Il s’agit de la huitième fois que les Slovaques descendent dans la rue après le double meurtre du journaliste d’investigation Ján Kuciak et de sa compagne Martina Kušnírová en février dernier. Cette fois, les agriculteurs se sont également joints à ces rassemblements anti-corruption, afin de protester contre les pratiques mafieuses dans le secteur agro-alimentaire. Venus du centre et de l’Est du pays en tracteurs, ils ne sont toutefois pas parvenus à être reçus par le Premier ministre Peter Pellegrini ni par aucun membre du gouvernement.
Dans la capitale slovaque, le défilé a été emprunt de solennité avec une minute de silence dédiée à la mémoire d’Henry Serafica, un jeune Philippin tué début juin dans le centre-ville de Bratislava pour avoir voulu défendre ses amies d’une agression raciste.
Corruption : des colonnes de tracteurs convergent vers Bratislava
« Nous sommes avec vous »
Sur la place du Soulèvement national slovaque, les orateurs se sont succédés dans la soirée pour donner du relief à cette convergence des colères. Les figures de proue du collectif « Za slušné Slovensko », les étudiants Juraj Šeliga et Karolína Farská, ont accusé le pouvoir politique d’être responsable du piétinement de l’enquête sur le double meurtre de Ján Kuciak et de sa compagne. Juraj Šeliga a également eu un mot pour les agriculteurs, en moquant le Premier ministre Peter Pellegrini, « qui fait semblant d’être un grand agriculteur qui plante des pommes de terre, mais qui ne prend pas la peine de rencontrer les fermiers quand ils sont là ».

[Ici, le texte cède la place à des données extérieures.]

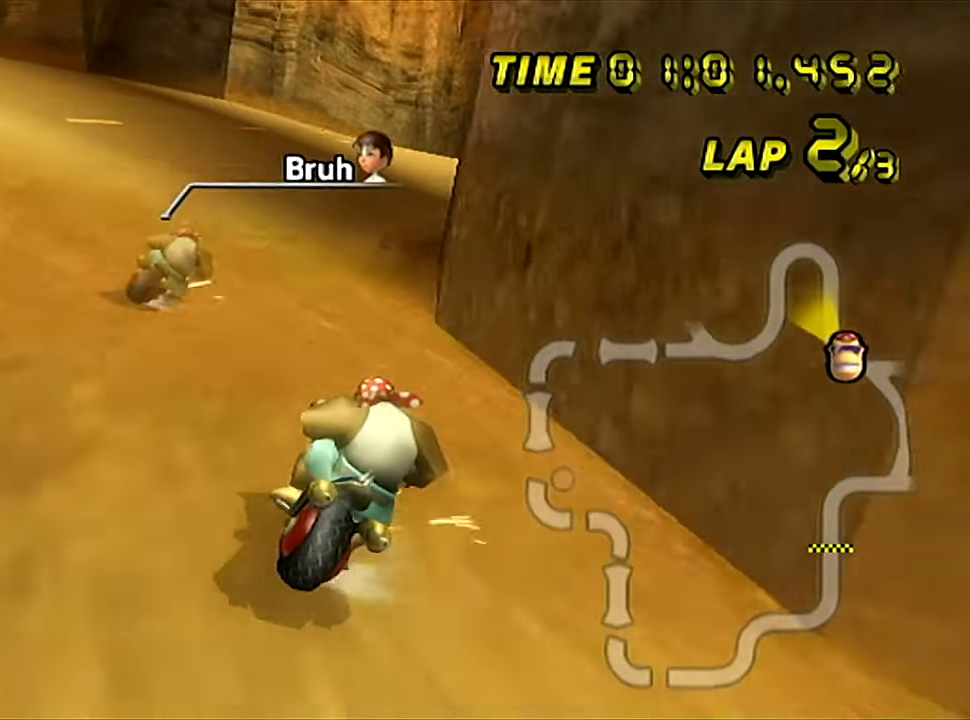
{"buttons": ["A", "B"], "left_stick": "left", "events": []}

Les organisateurs s’en sont également pris au paquet de dépenses sociales annoncé début juin – près de 600 millions d’euros – dont le rôle est, selon eux, de calmer la gronde populaire. « Le gouvernement n’offre pas de solution, il ne fait que distribuer l’argent de façon populiste, mais sans changement de fond. Il y a de plus en plus d’informations sur des magouilles, et les tribunaux et le parquet se taisent », ont-ils pointé.
Une lettre de la sœur de Ján Kuciak a été lue: « Janko ne faisait pas cela pour lui-même. Il dévoilait les affaires pour nous tous. Je préférerais prendre ma famille avec moi et l’emmener ailleurs loin, loin de tout. Mais je ne peux pas. Nous devons tenir. Nous le devons à Ján et Martina. »
Les représentants des fermiers sont montés sur le podium plus tard aux cris de la foule « Nous sommes avec vous ». Ils ont remercié les habitants de Bratislava qui les ont soutenus et même nourris depuis leur arrivée en ville. Le meneur des fermiers protestataires, Patrik Magdoško, a déclaré : « notre protestation a eu du succès entre autres grâce à vous, Bratislaviens. Vous vous êtes tenus à nos côtés, nous vous remercions ! Nous avons eu du succès. Évidemment, nous ne faisons pas tellement confiances aux politiciens, nous allons continuer à suivre leurs actes. » Il a ensuite remercié les citoyens du sud de la Slovaquie en hongrois.
« Nous ne partons nulle part. Nous n’abandonnons pas, nous continuons ensemble. Nous créerons une vision pour une Slovaquie digne et juste ! », a harangué Juraj Šeliga pour clore le rassemblement.